A 96-well ELISA plate (Costar) was treated with each of pFN (purified human plasma fibronectin) (Sigma catalog #F 2006), βig-h3 D-I, βig-h3 D-II, βig-h3 D-III, βig-h3 D-IV and βig-h3 protein and allowed to react at 4° C. overnight so as to attach the proteins to the plate. As a control protein, bovine serum albumin was used. The plate having each of the proteins attached thereto was washed two times with phosphate buffer saline (PBS) and then treated with 2% bovine serum albumin and allowed to react for 1 hour so as to block non-specific reaction. The plate was washed two times with PBS, and then each of the proteins attached to the plate was treated with 50 μl (10 μg/ml) of the ascites of <Example 9> and allowed to react at 30° C. for 30 minutes. At this time, polyclonal antibodies to PBS, mouse IgG (Santa Cruz, USA) and human βig-h3 were added instead of the mouse ascites and compared to the case of addition of the mouse ascites. After completion of the reaction, 2.5×104 mouse fibroblasts (NIH3T3) were added to the plate, and the adhesion of the fibroblasts was induced for a given time. Then, the plate was washed two times with 1×PBS, and 60 μl of 50 mM citrate buffer (pH 5.0) comprising 3.75 mM p-nitrophenyl-N-acetyl β-D-glycosamine (hexosaminidase substrate) and 25% triton X-100 was added to the plate and allowed to react at 37° C. for 1 hour. After completion of the reaction, 90 μl of 50 mM glycine comprising 5 mM EDTA was added to the plate so as to stop the enzyme activity. The enzymatic activity was measured at 450 nm using Model 550 microplate reader (Bio-Rad Laboratories, Inc., USA).

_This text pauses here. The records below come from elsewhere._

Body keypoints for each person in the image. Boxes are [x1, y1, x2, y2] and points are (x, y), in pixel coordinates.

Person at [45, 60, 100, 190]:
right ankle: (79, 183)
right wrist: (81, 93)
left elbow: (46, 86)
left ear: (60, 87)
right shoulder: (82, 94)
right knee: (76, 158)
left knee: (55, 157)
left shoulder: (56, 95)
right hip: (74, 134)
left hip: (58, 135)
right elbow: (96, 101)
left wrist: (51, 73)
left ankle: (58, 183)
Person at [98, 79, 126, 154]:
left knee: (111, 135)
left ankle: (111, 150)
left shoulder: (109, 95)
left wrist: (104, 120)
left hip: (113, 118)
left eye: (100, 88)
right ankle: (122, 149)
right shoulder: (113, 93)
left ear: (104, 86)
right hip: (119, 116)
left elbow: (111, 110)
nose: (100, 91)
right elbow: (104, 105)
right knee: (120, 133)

In the test result, the inhibition of cell adhesion activity by the inventive monoclonal antibody was shown only in the cases of using the human βig-h3 protein and the human βig-h3 D-IV protein (FIG. 14). Accordingly, it could be found that the inventive monoclonal antibody specifically recognizes the βig-h3 protein, particularly the fourth fas-1 domain thereof. The βig-h3 D-IV protein, thus inhibiting the adhesion activity of cells to the protein.

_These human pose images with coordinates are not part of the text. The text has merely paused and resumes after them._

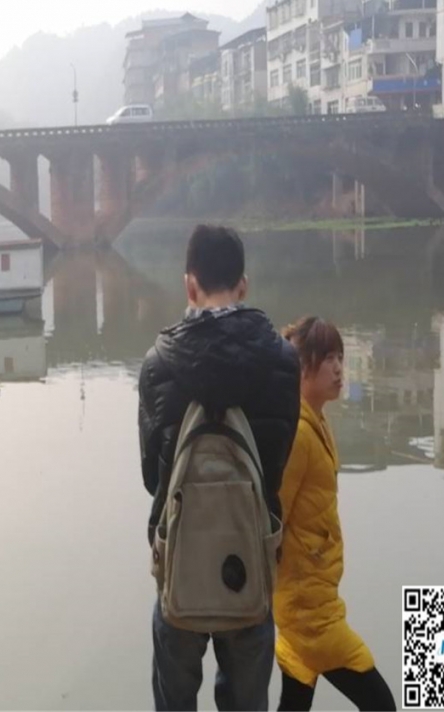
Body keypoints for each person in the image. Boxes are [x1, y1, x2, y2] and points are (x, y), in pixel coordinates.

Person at [138, 224, 301, 711]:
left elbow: (152, 477)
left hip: (180, 561)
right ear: (243, 285)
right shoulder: (283, 361)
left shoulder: (157, 364)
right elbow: (276, 464)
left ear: (190, 285)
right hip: (251, 556)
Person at [274, 316, 396, 711]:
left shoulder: (317, 421)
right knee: (380, 703)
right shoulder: (298, 433)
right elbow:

The inhibition of cell adhesion activity was measured in the same manner as in <Example 13>, except that, as proteins attached to the plate, only βig-h3 and βig-h3 D-IV were used, and the mouse ascites was used in amounts of 0, 1, 2, 5, 10, 25 and 50 μl. From the test results, it could be found that, even when the βig-h3 protein and the βig-h3 D-IV protein were treated with a low concentration of I Al of the inventive monoclonal antibody, the adhesion activities of the proteins to mouse fibroblasts were greatly reduced (see FIG. 15).

The present inventive monoclonal antibody can specifically recognize the human βig-h3 protein in tissue, and so will be useful in diagnosing a disease associated with the increase or decrease of the βig-h3 protein. In addition, the monoclonal antibody has the effect of inhibiting the cell adhesion activity of the βig-h3 protein.